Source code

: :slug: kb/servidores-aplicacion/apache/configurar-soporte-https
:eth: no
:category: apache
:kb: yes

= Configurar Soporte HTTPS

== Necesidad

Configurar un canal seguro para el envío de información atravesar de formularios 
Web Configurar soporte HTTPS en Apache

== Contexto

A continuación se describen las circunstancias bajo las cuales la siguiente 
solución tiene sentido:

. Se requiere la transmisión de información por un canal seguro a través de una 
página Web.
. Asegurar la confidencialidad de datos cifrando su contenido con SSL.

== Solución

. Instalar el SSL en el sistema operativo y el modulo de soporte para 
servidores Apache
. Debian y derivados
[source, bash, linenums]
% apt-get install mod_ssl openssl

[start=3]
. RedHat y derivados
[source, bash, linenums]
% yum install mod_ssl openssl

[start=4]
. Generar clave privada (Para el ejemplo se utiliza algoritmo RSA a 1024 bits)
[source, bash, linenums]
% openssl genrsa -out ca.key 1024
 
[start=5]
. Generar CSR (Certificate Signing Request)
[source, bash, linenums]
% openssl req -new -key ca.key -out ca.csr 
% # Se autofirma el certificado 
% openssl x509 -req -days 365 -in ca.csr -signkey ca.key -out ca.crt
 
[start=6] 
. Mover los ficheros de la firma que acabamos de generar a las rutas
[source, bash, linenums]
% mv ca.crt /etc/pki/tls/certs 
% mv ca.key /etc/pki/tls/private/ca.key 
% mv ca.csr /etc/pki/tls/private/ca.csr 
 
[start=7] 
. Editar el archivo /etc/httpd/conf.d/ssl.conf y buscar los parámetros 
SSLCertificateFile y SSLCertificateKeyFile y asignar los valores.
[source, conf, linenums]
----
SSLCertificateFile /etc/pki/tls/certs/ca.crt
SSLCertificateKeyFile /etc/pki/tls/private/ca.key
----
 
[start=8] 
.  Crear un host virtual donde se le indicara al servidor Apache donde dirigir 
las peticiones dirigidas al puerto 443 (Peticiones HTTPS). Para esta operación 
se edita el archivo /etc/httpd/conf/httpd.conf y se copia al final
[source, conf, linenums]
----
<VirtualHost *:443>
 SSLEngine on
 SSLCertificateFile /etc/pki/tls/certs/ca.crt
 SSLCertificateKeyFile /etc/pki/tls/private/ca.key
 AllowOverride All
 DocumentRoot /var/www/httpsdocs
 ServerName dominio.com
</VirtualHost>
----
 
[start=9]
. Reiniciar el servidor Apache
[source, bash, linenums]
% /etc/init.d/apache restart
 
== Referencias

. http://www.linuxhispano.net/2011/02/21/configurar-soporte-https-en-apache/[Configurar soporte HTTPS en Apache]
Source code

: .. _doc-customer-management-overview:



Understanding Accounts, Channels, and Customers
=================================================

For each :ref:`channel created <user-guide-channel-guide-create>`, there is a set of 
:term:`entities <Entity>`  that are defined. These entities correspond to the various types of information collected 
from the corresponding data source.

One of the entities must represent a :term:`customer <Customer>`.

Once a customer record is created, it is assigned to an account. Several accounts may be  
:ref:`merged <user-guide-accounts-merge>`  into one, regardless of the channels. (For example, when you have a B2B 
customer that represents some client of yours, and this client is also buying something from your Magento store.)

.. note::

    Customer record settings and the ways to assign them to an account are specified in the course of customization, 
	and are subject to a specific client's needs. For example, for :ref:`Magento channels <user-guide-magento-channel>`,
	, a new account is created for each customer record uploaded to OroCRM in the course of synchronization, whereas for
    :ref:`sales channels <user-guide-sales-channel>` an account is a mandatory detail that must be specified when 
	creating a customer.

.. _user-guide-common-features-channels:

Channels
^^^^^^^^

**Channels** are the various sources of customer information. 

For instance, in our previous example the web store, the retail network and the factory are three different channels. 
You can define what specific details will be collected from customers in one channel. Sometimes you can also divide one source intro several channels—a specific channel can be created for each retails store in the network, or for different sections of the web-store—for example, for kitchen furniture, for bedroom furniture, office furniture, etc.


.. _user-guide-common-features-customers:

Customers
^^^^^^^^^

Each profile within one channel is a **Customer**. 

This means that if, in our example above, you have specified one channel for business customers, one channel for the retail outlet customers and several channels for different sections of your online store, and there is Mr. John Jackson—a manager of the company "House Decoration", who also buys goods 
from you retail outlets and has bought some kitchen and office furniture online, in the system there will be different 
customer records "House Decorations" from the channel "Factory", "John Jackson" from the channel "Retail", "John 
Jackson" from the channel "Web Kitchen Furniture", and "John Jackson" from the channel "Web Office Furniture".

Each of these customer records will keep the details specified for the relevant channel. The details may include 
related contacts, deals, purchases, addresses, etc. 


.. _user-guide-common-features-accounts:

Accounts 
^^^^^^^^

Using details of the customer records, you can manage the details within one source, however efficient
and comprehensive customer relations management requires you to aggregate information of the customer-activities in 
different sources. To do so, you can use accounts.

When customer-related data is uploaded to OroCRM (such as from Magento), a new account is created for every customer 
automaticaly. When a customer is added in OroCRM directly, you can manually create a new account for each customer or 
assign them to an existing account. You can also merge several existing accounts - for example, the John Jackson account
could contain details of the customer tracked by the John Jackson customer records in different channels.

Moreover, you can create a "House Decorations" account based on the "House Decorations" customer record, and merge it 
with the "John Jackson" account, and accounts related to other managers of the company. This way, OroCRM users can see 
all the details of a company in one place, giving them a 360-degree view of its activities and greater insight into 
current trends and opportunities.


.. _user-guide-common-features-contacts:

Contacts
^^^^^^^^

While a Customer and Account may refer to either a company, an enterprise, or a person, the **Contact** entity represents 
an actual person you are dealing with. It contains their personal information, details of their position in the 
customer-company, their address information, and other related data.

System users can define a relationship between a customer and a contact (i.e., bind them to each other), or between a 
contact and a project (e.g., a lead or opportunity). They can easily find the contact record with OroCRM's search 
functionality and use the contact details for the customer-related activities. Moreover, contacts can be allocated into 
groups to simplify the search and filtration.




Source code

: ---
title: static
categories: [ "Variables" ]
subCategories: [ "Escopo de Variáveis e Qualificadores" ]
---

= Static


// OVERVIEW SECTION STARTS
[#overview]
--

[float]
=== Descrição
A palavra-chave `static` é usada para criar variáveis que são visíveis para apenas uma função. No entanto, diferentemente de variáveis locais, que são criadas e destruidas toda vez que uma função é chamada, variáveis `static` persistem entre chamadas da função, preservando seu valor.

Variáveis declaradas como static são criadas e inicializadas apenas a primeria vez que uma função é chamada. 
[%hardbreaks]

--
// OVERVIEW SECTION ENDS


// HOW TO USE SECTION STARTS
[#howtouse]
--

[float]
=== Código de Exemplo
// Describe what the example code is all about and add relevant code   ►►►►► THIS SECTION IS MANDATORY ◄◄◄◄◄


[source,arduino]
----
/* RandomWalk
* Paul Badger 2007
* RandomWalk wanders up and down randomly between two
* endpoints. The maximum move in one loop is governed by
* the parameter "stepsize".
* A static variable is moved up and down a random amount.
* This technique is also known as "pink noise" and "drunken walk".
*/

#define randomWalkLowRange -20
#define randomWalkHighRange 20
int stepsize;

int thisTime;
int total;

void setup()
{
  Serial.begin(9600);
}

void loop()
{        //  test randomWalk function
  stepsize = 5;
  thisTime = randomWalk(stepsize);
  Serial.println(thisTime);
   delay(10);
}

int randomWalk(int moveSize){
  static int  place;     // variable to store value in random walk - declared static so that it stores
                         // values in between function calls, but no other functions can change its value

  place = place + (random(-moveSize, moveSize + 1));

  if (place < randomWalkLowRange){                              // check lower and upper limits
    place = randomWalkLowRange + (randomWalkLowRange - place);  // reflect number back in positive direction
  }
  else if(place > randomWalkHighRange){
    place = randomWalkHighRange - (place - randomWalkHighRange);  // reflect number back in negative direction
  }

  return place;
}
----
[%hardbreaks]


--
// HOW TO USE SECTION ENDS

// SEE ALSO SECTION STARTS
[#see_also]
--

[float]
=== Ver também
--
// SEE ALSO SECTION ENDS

» **Work instructions**
Would you please write out, exactly and with no other lines, the stretch of the listing above from the line containing "buscar los parámetros" through the line containing "las peticiones dirigidas"?

» **Output below**
. Editar el archivo /etc/httpd/conf.d/ssl.conf y buscar los parámetros 
SSLCertificateFile y SSLCertificateKeyFile y asignar los valores.
[source, conf, linenums]
----
SSLCertificateFile /etc/pki/tls/certs/ca.crt
SSLCertificateKeyFile /etc/pki/tls/private/ca.key
----
 
[start=8] 
.  Crear un host virtual donde se le indicara al servidor Apache donde dirigir 
las peticiones dirigidas al puerto 443 (Peticiones HTTPS). Para esta operación 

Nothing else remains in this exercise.